Eso le demostraba las vueltas que daba la vida. En esos momentos, le parecía que ir a reunir el ganado no tenía comparación con estar con Paula Chaves.


Él nunca había sido de los que decían que no había lugar como el campo. Había pasado seis años lejos de allí, estudiando, y en ocasiones había pensado que tal vez hubiese sido más feliz si hubiese sido de los que odiaban la ciudad. Después de ser rechazado en las fuerzas aéreas, se había vuelto allí como segunda opción.


En esos momentos, tenía la vista puesta en otro objetivo que también estaba fuera de su alcance. Sabía que eran pocas las posibilidades de tener un futuro con una mujer como Pau, pero lo cierto era que le daba la sensación de no tener elección.


Sabía que la vida ya no volvería a ser la misma sin ella.


Además, no era sólo su felicidad lo que estaba en juego. 


Estaba casi seguro de que también la haría feliz a ella. Y al bebé. Tal vez ellas todavía no lo supieran, pero lo necesitaban, estaba seguro.


Sólo tenía que encontrar el modo de demostrárselo.



****


—¿Qué quieres? —rugió una voz cuando Pau llamó a la puerta de la cocina.

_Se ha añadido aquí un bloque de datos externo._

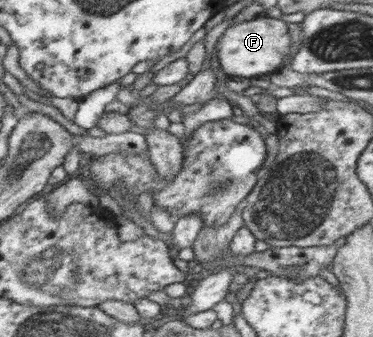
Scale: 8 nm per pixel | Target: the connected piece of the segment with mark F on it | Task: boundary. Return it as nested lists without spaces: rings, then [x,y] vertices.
[[[269,16],[242,21],[229,26],[217,43],[217,57],[222,70],[231,77],[258,78],[275,73],[290,52],[291,36],[284,21]]]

—Me preguntaba si querrías que te echase una mano.


El hombre que había delante del fregadero se giró y, al ver a Paula, arqueó las cejas y se quedó boquiabierto.


Ella entró en la cocina y sonrió.


—Debes de ser Bill —le dijo.


Él asintió y sonrió.


—Soy Paula Chaves. Estoy pasando unos días aquí. Pedro me ha dicho que esta noche había una cena. Sé que él está muy ocupado, ayudando a los hombres con los caballos, pero he pensado que, después del viaje y todo, tal vez te vendría bien algo de ayuda.

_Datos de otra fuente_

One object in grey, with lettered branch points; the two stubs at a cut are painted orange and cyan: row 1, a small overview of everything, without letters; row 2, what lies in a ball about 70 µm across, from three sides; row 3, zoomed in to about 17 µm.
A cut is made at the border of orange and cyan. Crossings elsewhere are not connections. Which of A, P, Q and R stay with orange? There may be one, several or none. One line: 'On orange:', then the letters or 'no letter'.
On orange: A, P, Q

—Eso es muy amable por su parte, señorita… señora…


—Pau —lo corrigió ella.


Bill sonrió con timidez.


—¿Qué puedo hacer? —insistió Pau—. ¿Qué va a haber de cena? Se me da muy bien pelar patatas.


El cocinero sonrió de oreja a oreja y ella se dio cuenta de que acababa de hacer un amigo.



****


Hubo carne asada, verduras al horno y buñuelos para cenar. 

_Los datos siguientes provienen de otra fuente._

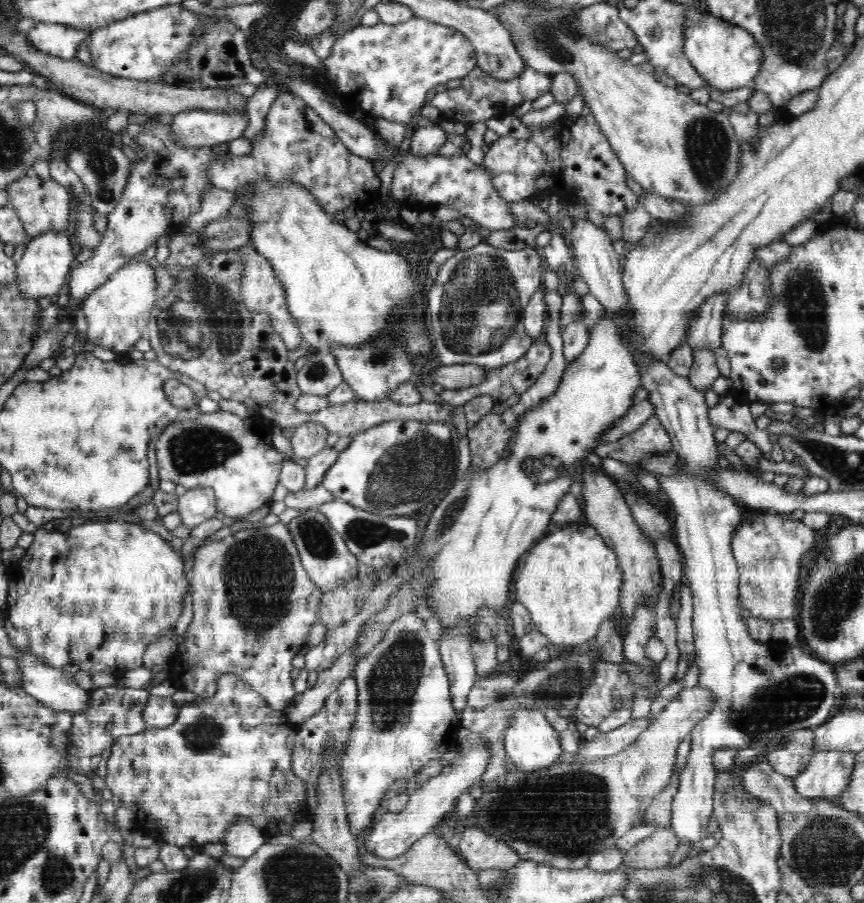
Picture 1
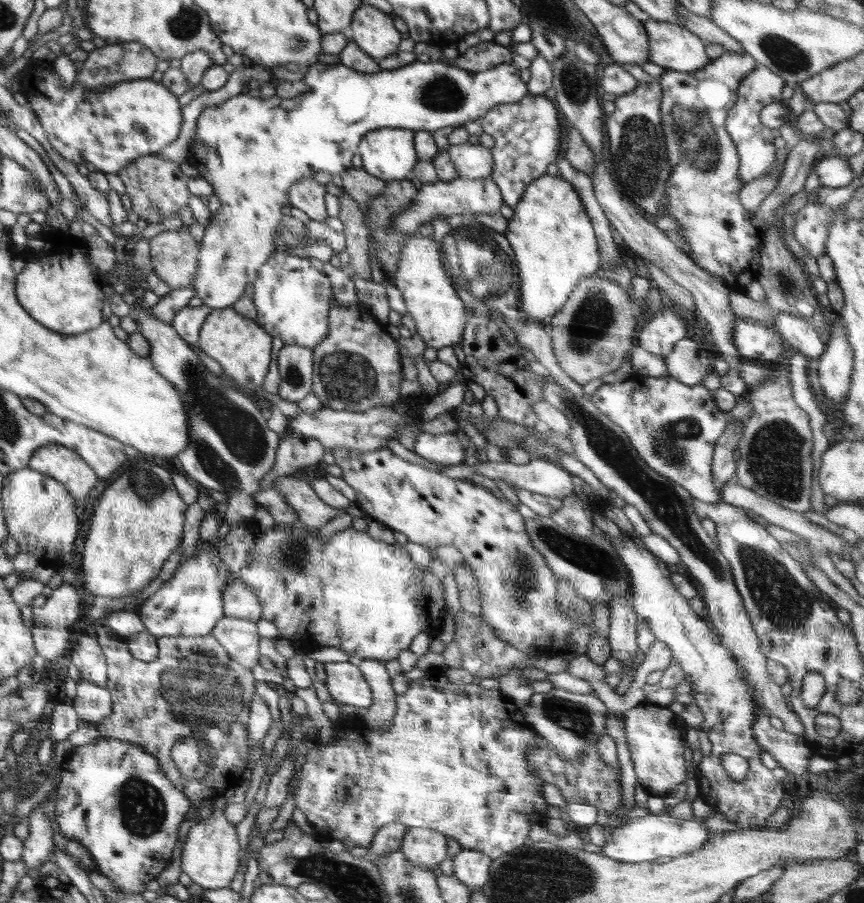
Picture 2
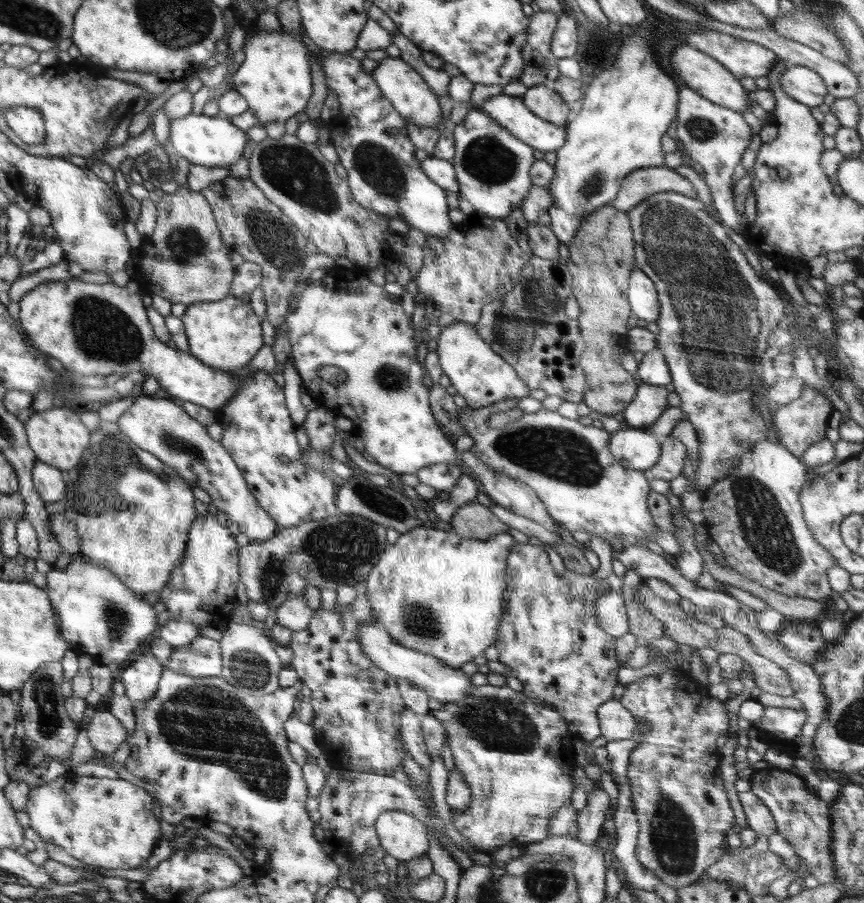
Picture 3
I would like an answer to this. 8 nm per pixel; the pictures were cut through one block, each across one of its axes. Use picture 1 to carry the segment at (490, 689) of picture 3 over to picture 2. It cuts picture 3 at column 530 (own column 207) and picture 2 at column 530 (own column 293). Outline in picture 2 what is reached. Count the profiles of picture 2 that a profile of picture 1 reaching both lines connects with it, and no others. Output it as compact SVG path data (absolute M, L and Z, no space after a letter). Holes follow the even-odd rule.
M430 672L429 674L426 674L425 677L419 678L419 680L416 679L414 681L410 681L408 690L406 690L404 694L397 696L396 714L394 714L394 720L392 720L392 726L390 726L390 730L388 730L388 732L382 732L382 734L378 734L378 732L374 732L374 730L369 730L369 727L362 722L351 726L342 726L336 723L334 731L335 735L330 745L324 746L322 742L318 742L315 747L308 749L308 753L305 755L305 763L302 765L300 771L297 772L297 780L295 783L290 785L291 793L288 791L288 794L295 798L295 808L299 808L300 810L302 810L302 812L304 812L304 814L306 814L306 818L308 819L312 827L314 827L316 833L326 832L326 834L328 834L328 836L330 836L332 840L338 840L343 842L346 848L348 848L349 850L354 848L354 846L363 846L368 849L368 846L370 846L370 844L372 844L372 842L374 841L374 838L376 837L376 834L378 833L378 830L381 828L381 826L387 825L388 823L392 822L400 822L408 825L409 828L436 830L437 832L444 834L446 837L451 837L463 848L478 850L482 854L489 856L493 861L495 858L502 857L503 854L511 853L512 850L520 848L520 846L524 845L534 824L545 825L546 821L548 820L548 802L546 802L544 797L540 794L540 788L542 788L542 784L544 784L544 779L538 777L536 773L532 773L532 771L528 769L528 761L526 761L526 758L528 758L528 750L532 748L532 742L534 742L534 736L536 736L536 733L534 733L534 730L531 728L531 724L526 720L526 717L524 716L524 713L522 713L521 708L515 708L514 705L510 701L508 701L499 690L484 690L480 688L479 684L473 683L452 684L452 682L448 681L448 678L445 677L445 675L439 675L434 672Z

La cena iba a servirse en el comedor grande, que no se utilizaba casi nunca.


Paula encontró un mantel de damasco y servilletas sin planchar y se puso a hacerlo. Luego buscó la vajilla y la cubertería y se entretuvo poniendo la mesa. Incluso salió al jardín, donde encontró unas margaritas y unos ramitos de buganvillas con los que creó un centro.


A las seis y media, los hombres aparecieron en la galería para tomar el aperitivo. Se habían afeitado y se habían puesto ropa limpia. Llevaban las botas de montar limpias y el pelo húmedo y repeinado. Todos eran delgados y fuertes, hombres acostumbrados al trabajo físico y poco dados a hablar de tonterías.


No obstante, cuando Pedro les presentó a Paula, no se quedaron deslumbrados por el hecho de que fuese senadora, ni parecieron sentirse incómodos con ella.


Si no hubiese estado embarazada, Paula se habría tomado una cerveza con ellos. En su lugar, aceptó un vaso de agua con gas y se apoyó en la barandilla de la galería, hizo alguna pregunta y escuchó cómo los hombres hablaban del tiempo y del ganado.


Le gustaban los modales tranquilos y lacónicos de aquellos hombres de campo y pensó que era una suerte tener otra imagen distinta acerca de cómo era la vida en Australia.


Por supuesto, no pudo evitar fijarse en lo atractivo que era Pedro en comparación con los demás. Sus miradas se cruzaron un instante y Paula sintió calor.


Bajó la vista enseguida y esperó que nadie se hubiese dado cuenta, pero Pedro le había sonreído y eso hacía que se sintiese feliz.